Incidentally, I'm drafting up a potential NeoGAF thread OP right now, in which I'm planning on explaining why people saying "more rendering resolution after <such-and-such> distance isn't noticeable" are usually completely wrong. It's probably stupid console war garbage when all's said and done, but the electrical engineer in me cares too much about understanding of sampling frequencies and such.

Uberfoop - forgive me as I flail in possible ignorance, but isn't an alternative to what you just described physically based rendering? Am I right in thinking that

"Physically-based" does not describe any particular set of shading techniques. It just means that you're using the real-world characteristics of light as a basis for how aspects of your shading model work. How precisely real-world physics get applied (i.e. if you get reflections by literally accounting for multiple bounces of light rays) is another matter.

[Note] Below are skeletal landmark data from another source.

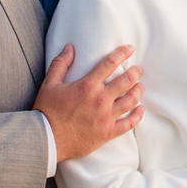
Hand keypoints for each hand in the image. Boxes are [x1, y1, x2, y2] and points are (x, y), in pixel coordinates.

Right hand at [35, 44, 143, 161]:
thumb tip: (69, 47)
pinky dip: (137, 115)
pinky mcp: (107, 132)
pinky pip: (129, 123)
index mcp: (88, 85)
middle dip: (135, 72)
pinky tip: (140, 109)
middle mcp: (100, 99)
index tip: (130, 49)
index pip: (110, 63)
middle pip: (126, 81)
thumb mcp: (49, 84)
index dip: (122, 53)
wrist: (46, 140)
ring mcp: (106, 117)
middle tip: (138, 69)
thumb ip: (60, 63)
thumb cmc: (46, 111)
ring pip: (131, 100)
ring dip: (138, 90)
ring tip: (140, 86)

That said, screen-space reflections are maybe more likely to show up with "physically-based" models than real-time reflection maps are, since you can more easily justify screen-space reflections on the basis of light-bouncing behaviour. From the perspective of physics, rendering the image from another angle and pasting it on a surface is a bit of a hack (even though it's often more expensive and can give results that are more accurate).

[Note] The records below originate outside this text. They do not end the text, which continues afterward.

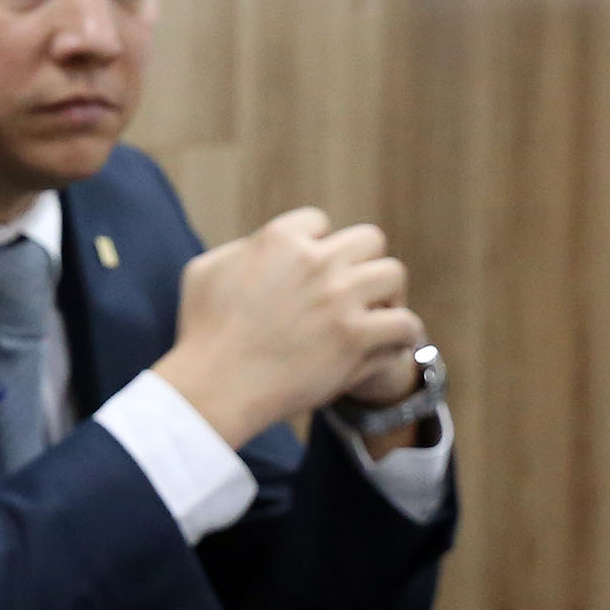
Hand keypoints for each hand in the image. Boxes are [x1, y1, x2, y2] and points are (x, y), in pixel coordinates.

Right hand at [149, 208, 424, 447]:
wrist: (215, 386)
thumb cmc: (203, 333)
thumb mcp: (205, 271)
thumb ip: (241, 249)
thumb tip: (261, 246)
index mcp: (279, 239)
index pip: (319, 222)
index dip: (316, 247)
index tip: (310, 272)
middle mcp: (315, 261)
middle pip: (369, 239)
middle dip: (362, 262)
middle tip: (353, 290)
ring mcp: (340, 299)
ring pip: (393, 275)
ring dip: (387, 295)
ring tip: (376, 316)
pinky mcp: (356, 337)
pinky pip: (406, 323)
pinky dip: (401, 335)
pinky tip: (387, 345)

So... what's the big deal with physically-based rendering? Smoothness of game development, mostly. When you're basing things on realistic models rather than on what "just looks right", you can get predictable results by setting up materials with realistic properties.
With a non-physically-based approach, you might do some funny business with a potato pixel-shader that makes potatos look very realistic under your game's noon-day sun... but then the character picks up a potato, walks inside, and suddenly the stupid thing is shining like some sort of messed-up eggplant. Regardless of how precisely your game approximates reality in the results, inaccuracies in the model relative to real-world behaviour make things less predictable. Generating new content can be more work, and you might have to tweak things more later on.